== EXERCISE 1 ==
From the financial report excerpt, quote the passage starting at "Our wholly owned" and ending at "statements.".
== EXERCISE 2 ==
According to the financial report excerpt, how much short-term debt did the company have at March 31, 2009?
== EXERCISE 3 ==
Proceed with the financial report excerpt, picking up right after its final sentence.

== TEXT FOR ANALYSIS ==
[Start of section]
Our wholly owned subsidiaries conduct substantially all of their business and
incur substantially all of their costs in Swiss francs. The foreign
exchange loss is due to adverse currency exchange rate conditions between the
Swiss franc and the U.S. dollar, which is the company’s reporting
currency. See Note 4 to the accompanying unaudited financial
statements.
Net
Income (Loss) from Discontinued Operations, net of tax
We sold
the Solar Plant, which was housed on the roof of our manufacturing facility, in
June 2008. For the three months ended March 31, 2008, sales of electricity
generated by the Solar Plant resulted in revenue of $83,138. For the
three months ended March 31, 2009, revenue totaled $0 due to the sale of the
Solar Plant. There were no expenses for the presented period.
Liquidity
and Capital Resources
Our
principal cash requirements are for operating expenses, including consulting,
accounting and legal costs, staff costs, and accounts payable.
As of
March 31, 2009, we had negative working capital of $9,816,418 compared with a
negative working capital of $8,923,795 as of December 31, 2008, and our cash and
cash equivalents decreased to $404,707 as of March 31, 2009 compared to $765,694
as of December 31, 2008. This increase in negative working capital is partially
the result of decreased billings in excess of cost and estimated earnings over
the comparable periods and use of available funds to finance our new
manufacturing facility.
As of
March 31, 2009, we had accounts payable of $727,053 compared to $526,168
as of December 31,
2008. This increase is the result of amounts owed to creditors for construction
costs relating to our manufacturing facility.
At March
31, 2009, we had short-term debt in the amount of $4,382,097 compared to
$4,769,635 as of December 31, 2008.
[End of section]
== RECORDED INFORMATION ==
[Start of section]
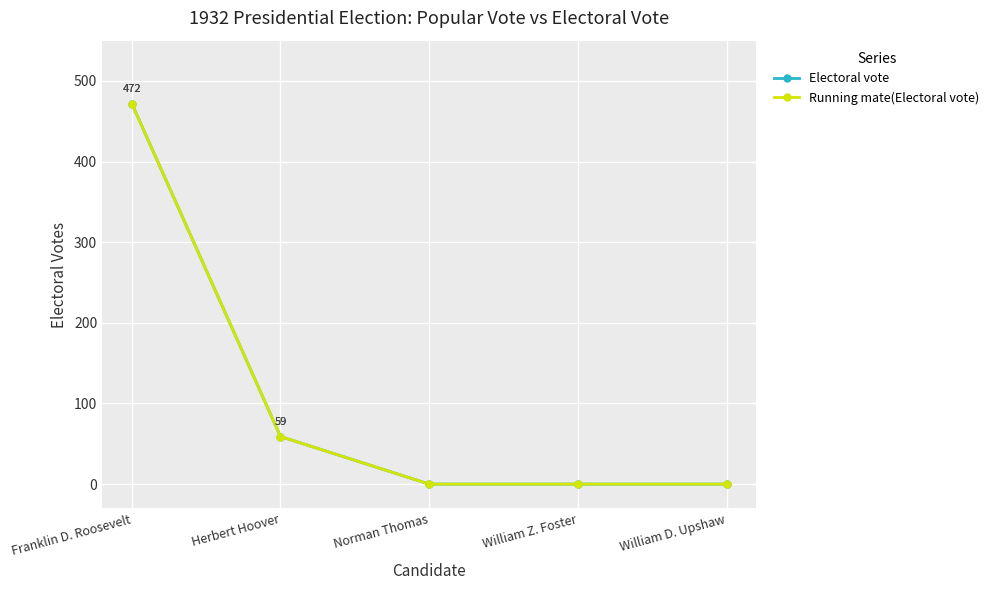

True or false: Running mate(Electoral vote) and Electoral vote cross at least once.

False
[End of section]
== ANSWER BOX 1 ==
Our wholly owned subsidiaries conduct substantially all of their business and
incur substantially all of their costs in Swiss francs. The foreign
exchange loss is due to adverse currency exchange rate conditions between the
Swiss franc and the U.S. dollar, which is the company’s reporting
currency. See Note 4 to the accompanying unaudited financial
statements.

== ANSWER BOX 2 ==
$4,382,097

== ANSWER BOX 3 ==
We
believe that our negative working capital situation is temporary, as we expect
in the near term to restructure our capital financing arrangements into longer
term loans with more favorable terms.
We
currently have several loans outstanding with ScanE. On November 3, 2003, SES
Switzerland received a loan from the Geneva (Switzerland) State Department of
Energy (“ScanE”) of up to CHF1,000,000 ($870,337). The loan bears interest at a
rate of 4%. SES Switzerland used CHF969,470 ($843,769) of this loan as of March
31, 2009, and CHF969,470 ($918,389) as of December 31, 2008. This loan matures
March 31, 2010. Pursuant to the Canton Geneva Escrow Agreement dated September
15, 2006, Christiane Erne, Jean-Christophe Hadorn and Claudia Rey personally
pledged 10,000,000 of their issued SES USA common shares as a guarantee for the
original loan entered into on November 6, 2003. These shares now serve as a
guarantee for the renewed loan dated May 19, 2008. The Company does not
currently have any plans to repay the loan before its March 31, 2010 maturity
date.
On
January 21, 2004, ScanE granted us a credit facility of CHF1million ($870,337)
to finance the construction of our new manufacturing facility. Release of these
loan proceeds was contingent upon us satisfying certain conditions, which were
satisfied as of November 13, 2007. As of January 8, 2008, we had utilized the
full amount of this loan, which has a fixed annual interest rate of 4%. The loan
has a duration of 20 years and is secured by a mortgage certificate
of CHF1,000,000 ($870,337) on the manufacturing facility. The loan is paid in
20-equal annual installments of CHF73,581 (approximately $64,040) which include
principal and interest. The first installment was paid in December 2008 thus
reducing the principal to $841,112.
On
October 27, 2008, we signed a six month credit facility for CHF5,000,000
($4,351,700) with ScanE to finance improvements on the manufacturing facility.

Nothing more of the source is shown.